But I finally bit the bullet and decided to go. I very nearly couldn't go because of a misunderstanding (I thought I was RSVPd and it was past the deadline for replying that I found out I was not, but Dodie, from HR found a way to get me in).
The event was held at the Yolo Fliers Club, what turned out to be a gorgeous country club on a golf course with a lovely view of a plane (circled)
The rose garden was lovely and I was sorry I only had my cell phone and not my camera with me.
I girded my loins, took a deep breath and walked into the room of mostly strangers. I recognized a couple of people, but they were at tables that were already full. I found a table with empty places and sat down. Everyone was talking to each other. The lady next to me introduced herself. I introduced myself and she said she read my reviews and asked if I had seen Newsies, which we saw on Tuesday. We compared notes on the show.
A woman from one of the other tables came over to say hello. I recognized her because I have relieved her at the Information Desk a couple of times but didn't have a clue what her name was.
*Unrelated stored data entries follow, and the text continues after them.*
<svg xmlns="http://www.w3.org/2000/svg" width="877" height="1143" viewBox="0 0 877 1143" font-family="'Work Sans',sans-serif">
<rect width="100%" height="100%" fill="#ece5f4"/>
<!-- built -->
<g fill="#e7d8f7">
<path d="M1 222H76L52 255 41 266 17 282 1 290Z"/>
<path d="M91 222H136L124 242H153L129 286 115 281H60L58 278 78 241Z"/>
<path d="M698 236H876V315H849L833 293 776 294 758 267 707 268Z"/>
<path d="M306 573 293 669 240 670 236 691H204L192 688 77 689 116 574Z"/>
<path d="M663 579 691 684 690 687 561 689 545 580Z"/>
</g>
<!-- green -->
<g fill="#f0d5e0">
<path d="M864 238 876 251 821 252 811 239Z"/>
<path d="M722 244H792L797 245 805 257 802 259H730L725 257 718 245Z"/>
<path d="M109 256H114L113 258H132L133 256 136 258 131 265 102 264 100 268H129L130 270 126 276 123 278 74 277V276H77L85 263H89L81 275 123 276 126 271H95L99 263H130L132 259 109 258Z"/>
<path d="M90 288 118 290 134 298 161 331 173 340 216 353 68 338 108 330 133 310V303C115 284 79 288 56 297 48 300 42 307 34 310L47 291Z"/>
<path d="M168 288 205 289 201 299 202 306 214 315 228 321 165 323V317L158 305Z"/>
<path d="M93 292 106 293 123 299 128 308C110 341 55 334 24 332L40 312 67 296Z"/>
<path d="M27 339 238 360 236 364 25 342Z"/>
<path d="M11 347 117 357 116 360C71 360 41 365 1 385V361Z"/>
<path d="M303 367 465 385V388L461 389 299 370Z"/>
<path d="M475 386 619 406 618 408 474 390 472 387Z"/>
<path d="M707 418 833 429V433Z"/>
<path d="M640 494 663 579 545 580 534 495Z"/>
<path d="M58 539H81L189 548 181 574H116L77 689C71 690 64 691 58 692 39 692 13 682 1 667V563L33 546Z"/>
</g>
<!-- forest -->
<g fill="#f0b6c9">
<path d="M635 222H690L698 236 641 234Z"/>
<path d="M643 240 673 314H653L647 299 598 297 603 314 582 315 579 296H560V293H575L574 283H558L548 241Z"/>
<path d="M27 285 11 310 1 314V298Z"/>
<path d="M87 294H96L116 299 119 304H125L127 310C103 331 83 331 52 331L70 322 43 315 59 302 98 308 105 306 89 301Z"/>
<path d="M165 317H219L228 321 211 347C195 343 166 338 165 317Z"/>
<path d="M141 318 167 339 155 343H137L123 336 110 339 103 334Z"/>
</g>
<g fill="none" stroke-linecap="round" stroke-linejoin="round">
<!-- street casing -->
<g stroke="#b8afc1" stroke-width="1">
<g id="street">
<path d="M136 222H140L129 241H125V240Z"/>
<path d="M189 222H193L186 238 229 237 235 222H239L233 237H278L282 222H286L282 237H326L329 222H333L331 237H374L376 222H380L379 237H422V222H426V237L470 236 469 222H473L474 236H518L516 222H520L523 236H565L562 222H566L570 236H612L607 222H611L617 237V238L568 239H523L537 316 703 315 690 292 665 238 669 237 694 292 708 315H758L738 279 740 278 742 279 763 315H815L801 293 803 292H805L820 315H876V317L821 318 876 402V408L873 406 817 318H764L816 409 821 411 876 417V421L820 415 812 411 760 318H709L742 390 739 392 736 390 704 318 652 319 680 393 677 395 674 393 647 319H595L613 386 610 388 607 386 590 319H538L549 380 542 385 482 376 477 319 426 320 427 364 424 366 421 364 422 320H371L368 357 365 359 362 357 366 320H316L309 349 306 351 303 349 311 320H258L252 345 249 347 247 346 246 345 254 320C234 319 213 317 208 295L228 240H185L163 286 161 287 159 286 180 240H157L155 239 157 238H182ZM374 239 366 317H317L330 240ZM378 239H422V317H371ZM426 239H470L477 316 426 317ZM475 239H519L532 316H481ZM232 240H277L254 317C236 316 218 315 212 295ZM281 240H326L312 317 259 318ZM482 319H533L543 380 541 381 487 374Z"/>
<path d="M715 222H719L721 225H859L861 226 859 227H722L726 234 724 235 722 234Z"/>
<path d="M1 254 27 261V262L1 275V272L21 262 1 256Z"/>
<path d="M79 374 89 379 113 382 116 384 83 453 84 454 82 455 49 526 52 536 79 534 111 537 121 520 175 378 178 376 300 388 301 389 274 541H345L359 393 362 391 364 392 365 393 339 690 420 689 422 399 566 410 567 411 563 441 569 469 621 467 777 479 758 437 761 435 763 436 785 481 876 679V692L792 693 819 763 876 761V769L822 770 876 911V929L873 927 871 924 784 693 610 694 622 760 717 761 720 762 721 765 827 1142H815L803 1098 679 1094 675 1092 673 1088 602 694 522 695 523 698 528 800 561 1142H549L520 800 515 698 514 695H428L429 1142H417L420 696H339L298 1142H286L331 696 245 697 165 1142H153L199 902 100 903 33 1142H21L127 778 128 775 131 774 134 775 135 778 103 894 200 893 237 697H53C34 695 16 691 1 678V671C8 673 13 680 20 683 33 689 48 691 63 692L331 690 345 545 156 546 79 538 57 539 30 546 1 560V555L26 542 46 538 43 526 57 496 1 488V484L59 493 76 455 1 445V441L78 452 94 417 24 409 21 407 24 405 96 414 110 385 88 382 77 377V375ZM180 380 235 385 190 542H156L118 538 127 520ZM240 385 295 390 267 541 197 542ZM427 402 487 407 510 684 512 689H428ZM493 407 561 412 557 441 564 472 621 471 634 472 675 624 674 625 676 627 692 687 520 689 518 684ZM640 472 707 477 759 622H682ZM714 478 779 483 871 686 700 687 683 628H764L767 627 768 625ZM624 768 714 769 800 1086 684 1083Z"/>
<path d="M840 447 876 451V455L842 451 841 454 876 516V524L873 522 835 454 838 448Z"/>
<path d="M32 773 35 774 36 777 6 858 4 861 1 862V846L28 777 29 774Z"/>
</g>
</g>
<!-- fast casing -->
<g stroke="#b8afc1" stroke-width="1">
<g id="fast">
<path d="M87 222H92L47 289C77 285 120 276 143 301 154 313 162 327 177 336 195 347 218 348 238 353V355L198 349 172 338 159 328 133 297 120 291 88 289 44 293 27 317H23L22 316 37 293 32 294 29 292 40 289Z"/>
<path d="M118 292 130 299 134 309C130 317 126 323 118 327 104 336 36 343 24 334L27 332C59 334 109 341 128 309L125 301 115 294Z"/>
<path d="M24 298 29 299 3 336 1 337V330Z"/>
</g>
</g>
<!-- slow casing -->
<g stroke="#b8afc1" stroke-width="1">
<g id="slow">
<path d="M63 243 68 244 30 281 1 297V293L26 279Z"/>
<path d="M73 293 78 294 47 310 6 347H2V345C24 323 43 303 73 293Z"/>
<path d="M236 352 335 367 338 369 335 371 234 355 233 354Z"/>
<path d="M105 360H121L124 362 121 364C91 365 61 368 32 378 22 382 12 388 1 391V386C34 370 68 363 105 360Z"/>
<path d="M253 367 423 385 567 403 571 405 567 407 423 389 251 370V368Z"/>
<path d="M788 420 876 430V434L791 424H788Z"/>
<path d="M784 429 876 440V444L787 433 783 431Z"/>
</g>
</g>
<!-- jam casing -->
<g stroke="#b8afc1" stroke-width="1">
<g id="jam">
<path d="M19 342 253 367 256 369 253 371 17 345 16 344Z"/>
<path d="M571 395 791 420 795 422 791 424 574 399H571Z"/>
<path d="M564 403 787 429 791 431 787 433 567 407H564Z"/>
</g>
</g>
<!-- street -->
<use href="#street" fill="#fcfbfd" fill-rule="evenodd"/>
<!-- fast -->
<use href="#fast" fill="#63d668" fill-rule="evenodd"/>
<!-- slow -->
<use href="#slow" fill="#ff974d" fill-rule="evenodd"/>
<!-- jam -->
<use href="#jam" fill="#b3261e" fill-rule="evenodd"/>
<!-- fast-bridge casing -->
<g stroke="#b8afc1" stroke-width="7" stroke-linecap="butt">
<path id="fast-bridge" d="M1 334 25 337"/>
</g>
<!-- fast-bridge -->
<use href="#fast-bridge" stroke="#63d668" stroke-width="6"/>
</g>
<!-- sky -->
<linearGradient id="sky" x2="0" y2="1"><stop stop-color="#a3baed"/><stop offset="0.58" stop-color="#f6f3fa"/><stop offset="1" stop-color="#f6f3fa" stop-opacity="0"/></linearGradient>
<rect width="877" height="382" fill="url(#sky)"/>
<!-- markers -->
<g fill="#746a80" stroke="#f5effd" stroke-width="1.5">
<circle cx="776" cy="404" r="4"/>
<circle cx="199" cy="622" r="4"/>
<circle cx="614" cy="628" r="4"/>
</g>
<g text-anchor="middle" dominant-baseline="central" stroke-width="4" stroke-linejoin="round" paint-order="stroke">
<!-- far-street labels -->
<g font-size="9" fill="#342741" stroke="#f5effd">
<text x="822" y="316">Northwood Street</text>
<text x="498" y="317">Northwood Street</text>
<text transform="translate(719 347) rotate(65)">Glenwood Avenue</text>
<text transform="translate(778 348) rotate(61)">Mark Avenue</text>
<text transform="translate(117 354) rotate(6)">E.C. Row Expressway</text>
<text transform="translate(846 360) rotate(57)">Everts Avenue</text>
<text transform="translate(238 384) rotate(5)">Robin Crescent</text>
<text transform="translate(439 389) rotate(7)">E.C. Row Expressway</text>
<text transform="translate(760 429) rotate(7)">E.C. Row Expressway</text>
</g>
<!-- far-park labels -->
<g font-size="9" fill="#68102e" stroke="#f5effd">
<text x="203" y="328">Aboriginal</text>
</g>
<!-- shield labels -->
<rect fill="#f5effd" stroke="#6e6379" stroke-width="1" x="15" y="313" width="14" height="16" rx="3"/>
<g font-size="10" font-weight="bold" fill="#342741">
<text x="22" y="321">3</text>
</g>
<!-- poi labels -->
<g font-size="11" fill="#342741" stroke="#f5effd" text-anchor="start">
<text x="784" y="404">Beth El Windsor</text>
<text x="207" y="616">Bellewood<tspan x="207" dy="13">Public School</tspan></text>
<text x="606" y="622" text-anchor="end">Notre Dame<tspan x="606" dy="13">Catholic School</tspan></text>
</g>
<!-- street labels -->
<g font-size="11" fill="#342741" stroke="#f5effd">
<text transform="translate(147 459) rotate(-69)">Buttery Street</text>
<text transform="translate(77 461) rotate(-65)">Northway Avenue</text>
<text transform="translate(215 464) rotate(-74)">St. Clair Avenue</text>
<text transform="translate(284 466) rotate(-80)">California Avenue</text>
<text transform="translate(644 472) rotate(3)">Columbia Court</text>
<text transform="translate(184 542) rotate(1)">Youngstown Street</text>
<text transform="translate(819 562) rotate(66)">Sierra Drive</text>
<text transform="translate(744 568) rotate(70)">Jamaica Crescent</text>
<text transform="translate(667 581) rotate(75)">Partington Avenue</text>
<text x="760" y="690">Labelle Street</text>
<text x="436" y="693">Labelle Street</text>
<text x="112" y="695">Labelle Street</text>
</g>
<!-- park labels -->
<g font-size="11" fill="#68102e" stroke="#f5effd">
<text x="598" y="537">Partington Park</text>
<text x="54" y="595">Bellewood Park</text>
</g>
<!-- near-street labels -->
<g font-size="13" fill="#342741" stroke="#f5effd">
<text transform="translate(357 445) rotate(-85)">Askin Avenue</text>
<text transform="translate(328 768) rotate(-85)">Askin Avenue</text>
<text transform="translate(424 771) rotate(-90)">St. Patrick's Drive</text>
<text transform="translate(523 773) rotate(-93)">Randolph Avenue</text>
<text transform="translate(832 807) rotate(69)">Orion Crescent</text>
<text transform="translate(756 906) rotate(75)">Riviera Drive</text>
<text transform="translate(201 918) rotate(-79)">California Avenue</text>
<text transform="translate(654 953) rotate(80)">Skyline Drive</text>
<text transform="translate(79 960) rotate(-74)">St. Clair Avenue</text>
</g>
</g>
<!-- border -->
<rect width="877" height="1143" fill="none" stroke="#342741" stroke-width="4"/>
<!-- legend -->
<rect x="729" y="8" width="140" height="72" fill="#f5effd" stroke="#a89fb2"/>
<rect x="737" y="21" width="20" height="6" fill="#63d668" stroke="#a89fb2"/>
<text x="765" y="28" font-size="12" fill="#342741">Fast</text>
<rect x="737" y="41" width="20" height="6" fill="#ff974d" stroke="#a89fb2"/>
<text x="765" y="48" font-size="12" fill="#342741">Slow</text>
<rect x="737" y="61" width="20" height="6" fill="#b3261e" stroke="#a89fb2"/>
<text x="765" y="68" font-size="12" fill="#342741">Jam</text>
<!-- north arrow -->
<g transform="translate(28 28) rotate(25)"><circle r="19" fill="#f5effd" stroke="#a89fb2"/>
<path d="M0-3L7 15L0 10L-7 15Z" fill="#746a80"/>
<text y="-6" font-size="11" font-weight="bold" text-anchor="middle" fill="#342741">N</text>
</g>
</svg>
Fortunately she was honored with a pin for long service and I was able to put her face with her name.
Our choices for a meal were "beef, fish or vegetarian," with no explanation of how anything was being cooked. I knew we were having fish for dinner so I opted for the beef. I was the only one at the table eating beef. Everyone else had salmon and I remarked to the woman next to me that I was doing Blue Apron and had had my fill of salmon for now.
Turns out she is also a Blue Apron customer and we compared notes on meals and how tired we are becoming of kale and wondering if they will ever send spring vegetables. Someone else mentioned they were going to leave on a river cruise on the Rhine, and I talked about our cruises, while others chimed in with their cruise experience. Before you knew it, I felt right at home an having a marvelous time.
The salmon looked and smelled very good and I was almost sorry I had not ordered that until my beef arrived.
It was not dry and there was even some pink to the meat. It was delicious.
The guy on the other side of me mentioned that he lived in Elk Grove, so I gave him my recommendation that he try Marie's restaurant, Todo un Poco and he said that he would. I hope he does.
Before I knew it, the cheesecake had been served and we were all starting to go home. I had survived the luncheon I almost didn't attend because of shyness and I had a wonderful time.
I stopped at Atria on the way home and that is always a downer. In case you hadn't heard this, she's old. That's why she doesn't do anything. At one point she sighed and said "you don't know how lonely it is to have to eat by yourself." I mentioned the hundred other people in the dining room and the three other women she eats with, but that doesn't count, I guess. She laid a guilt trip on me for her loneliness and I'm afraid I just couldn't handle it. I wasn't very nice, then she gets sad. My only consolation is that she will have forgotten that by now.
I picked up her laundry. I washed all of her underwear less than a week ago and there must be at least 15 or more pairs ready to be washed 5-6 days later. She swears she only wears one pair a day, but I think that statement, like the one about her never going to meals (which Atria records show is not true) is a product of her imagination, not a fact. I bought her 3 new pairs of underpants, which I brought to her today and she managed to lose them before I left. Then she swore I never gave her any underpants. I wanted to cry in frustration, but I just took the dirty undies home with me.
I stopped at the post office to mail another pocket letter. There were FIFTEEN people in line and ONE clerk. I was not up for that, so I came home.
I'm trying to concentrate on the fun I had at the lunch and not how the afternoon turned sour. And I did have fun.